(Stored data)
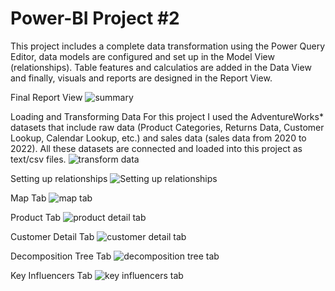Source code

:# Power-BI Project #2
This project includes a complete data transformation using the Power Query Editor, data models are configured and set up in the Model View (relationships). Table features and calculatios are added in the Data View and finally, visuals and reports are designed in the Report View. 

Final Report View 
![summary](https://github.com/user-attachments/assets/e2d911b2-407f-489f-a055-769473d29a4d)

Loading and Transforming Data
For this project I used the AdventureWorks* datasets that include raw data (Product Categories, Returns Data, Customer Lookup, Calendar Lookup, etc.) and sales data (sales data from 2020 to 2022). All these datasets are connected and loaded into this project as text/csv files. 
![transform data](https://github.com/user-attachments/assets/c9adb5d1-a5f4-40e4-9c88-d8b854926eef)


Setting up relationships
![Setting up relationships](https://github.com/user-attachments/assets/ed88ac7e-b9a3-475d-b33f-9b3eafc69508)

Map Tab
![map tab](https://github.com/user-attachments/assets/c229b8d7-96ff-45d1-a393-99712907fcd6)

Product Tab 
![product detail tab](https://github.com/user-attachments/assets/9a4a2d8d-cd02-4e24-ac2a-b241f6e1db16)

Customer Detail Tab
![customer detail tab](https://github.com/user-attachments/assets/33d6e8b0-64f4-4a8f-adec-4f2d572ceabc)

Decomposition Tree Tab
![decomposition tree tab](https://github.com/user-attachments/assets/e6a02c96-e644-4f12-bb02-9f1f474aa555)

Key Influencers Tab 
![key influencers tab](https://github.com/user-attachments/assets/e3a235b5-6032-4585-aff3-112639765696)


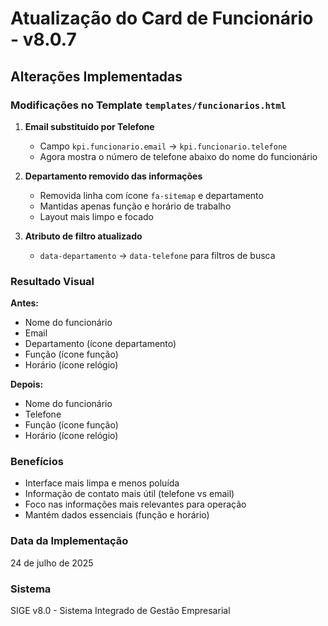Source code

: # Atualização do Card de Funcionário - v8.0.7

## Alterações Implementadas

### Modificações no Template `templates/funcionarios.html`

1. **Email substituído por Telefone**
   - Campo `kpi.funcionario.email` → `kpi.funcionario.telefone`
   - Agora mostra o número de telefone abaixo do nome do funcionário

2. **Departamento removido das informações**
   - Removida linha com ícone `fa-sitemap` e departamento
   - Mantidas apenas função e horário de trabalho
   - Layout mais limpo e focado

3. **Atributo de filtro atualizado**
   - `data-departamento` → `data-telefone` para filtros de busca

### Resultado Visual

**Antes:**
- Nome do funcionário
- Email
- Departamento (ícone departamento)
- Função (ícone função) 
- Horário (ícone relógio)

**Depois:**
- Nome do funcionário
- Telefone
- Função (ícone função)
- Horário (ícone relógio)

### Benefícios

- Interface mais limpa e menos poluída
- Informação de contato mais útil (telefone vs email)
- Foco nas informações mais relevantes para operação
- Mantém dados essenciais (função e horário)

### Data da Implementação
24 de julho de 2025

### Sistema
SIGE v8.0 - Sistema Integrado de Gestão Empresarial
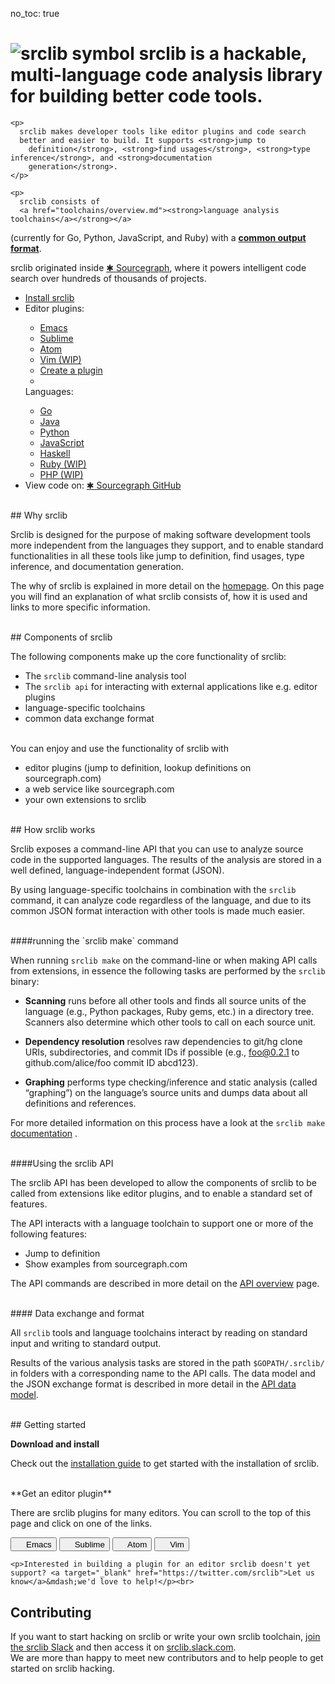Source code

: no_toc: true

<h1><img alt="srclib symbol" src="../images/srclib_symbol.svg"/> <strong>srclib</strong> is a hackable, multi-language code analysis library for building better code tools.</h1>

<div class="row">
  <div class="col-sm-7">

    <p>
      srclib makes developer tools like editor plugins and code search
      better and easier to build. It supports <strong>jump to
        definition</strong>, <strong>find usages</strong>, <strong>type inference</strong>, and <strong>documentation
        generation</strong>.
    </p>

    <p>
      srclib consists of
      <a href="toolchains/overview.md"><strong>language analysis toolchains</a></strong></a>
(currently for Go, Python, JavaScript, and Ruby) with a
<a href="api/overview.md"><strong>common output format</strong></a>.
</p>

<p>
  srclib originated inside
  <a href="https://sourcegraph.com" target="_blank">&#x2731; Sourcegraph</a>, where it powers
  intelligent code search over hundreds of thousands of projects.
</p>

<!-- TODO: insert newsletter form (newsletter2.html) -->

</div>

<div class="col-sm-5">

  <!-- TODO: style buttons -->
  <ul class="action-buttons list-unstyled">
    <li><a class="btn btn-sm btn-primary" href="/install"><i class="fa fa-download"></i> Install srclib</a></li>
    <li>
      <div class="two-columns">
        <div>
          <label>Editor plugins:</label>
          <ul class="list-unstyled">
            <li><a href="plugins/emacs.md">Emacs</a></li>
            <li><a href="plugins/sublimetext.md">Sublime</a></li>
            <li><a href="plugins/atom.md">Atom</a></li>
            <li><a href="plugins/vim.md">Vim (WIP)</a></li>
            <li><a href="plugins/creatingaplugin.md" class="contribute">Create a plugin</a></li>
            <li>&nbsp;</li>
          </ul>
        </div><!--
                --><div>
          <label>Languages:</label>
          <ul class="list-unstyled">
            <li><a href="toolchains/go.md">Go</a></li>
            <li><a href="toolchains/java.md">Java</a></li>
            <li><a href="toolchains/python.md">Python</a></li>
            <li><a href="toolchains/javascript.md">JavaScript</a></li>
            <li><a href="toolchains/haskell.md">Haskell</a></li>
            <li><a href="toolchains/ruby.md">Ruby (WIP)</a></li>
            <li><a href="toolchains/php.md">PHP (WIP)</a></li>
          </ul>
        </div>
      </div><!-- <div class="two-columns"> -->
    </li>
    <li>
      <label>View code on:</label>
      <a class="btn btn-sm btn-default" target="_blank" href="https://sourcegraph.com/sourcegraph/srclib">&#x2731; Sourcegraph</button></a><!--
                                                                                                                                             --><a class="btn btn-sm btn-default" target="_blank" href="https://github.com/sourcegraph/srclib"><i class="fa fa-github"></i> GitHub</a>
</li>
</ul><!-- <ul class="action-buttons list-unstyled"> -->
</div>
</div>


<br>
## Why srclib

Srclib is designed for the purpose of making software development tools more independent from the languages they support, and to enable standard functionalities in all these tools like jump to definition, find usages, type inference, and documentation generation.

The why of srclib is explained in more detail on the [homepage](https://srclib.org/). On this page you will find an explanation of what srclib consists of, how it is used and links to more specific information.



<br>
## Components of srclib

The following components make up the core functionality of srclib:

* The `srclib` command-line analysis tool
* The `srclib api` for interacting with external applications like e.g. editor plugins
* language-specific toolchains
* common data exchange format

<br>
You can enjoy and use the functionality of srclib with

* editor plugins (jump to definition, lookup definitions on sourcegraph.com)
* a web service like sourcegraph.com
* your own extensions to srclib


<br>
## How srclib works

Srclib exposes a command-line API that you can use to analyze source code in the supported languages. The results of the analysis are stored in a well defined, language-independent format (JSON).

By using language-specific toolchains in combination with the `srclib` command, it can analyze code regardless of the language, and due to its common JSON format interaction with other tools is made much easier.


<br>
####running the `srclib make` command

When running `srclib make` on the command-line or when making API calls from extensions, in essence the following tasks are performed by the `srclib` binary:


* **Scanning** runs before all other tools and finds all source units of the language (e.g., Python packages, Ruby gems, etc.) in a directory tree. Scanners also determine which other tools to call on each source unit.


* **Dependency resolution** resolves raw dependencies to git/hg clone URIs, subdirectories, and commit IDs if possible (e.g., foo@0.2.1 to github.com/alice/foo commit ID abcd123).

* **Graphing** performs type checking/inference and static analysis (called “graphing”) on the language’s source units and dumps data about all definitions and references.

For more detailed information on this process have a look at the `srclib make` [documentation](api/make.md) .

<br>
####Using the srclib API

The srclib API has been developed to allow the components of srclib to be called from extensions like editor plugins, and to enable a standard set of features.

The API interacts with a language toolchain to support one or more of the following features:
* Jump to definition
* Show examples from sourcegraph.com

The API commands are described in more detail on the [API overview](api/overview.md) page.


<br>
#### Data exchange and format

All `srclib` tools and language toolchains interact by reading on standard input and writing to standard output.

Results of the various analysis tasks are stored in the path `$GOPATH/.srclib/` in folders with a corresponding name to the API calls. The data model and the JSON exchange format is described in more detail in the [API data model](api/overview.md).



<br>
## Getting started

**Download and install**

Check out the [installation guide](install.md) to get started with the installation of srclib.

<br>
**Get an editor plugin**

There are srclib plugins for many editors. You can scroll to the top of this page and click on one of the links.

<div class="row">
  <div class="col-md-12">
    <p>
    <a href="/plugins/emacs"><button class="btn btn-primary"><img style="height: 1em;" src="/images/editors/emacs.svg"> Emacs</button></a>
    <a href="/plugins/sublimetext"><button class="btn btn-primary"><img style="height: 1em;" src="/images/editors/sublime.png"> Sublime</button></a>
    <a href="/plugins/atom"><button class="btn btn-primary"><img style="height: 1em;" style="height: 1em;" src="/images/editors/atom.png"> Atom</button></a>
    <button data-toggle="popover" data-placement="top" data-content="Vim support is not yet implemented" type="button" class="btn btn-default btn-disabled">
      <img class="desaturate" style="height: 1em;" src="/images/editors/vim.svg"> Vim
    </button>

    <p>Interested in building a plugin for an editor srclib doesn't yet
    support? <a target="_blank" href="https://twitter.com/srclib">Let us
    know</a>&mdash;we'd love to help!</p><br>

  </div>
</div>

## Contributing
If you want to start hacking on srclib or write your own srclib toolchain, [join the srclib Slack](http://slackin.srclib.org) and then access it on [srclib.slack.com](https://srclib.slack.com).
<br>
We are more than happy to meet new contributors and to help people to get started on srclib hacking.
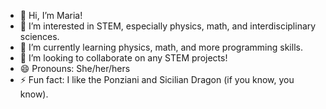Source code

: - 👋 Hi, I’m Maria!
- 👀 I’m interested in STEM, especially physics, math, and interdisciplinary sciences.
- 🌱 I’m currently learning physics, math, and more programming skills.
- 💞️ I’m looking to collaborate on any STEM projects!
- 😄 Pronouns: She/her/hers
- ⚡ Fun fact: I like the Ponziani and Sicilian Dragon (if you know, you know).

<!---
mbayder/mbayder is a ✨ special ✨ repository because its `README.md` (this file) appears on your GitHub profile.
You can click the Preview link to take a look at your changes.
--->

- **EXERCISE REQUIREMENTS**
When you reach the line containing "By using language-specific" in the data above, start copying exactly, and stop after the line containing "commit ID abcd123).".

- **RESULT FOR THIS TASK**
By using language-specific toolchains in combination with the `srclib` command, it can analyze code regardless of the language, and due to its common JSON format interaction with other tools is made much easier.


<br>
####running the `srclib make` command

When running `srclib make` on the command-line or when making API calls from extensions, in essence the following tasks are performed by the `srclib` binary:


* **Scanning** runs before all other tools and finds all source units of the language (e.g., Python packages, Ruby gems, etc.) in a directory tree. Scanners also determine which other tools to call on each source unit.


* **Dependency resolution** resolves raw dependencies to git/hg clone URIs, subdirectories, and commit IDs if possible (e.g., foo@0.2.1 to github.com/alice/foo commit ID abcd123).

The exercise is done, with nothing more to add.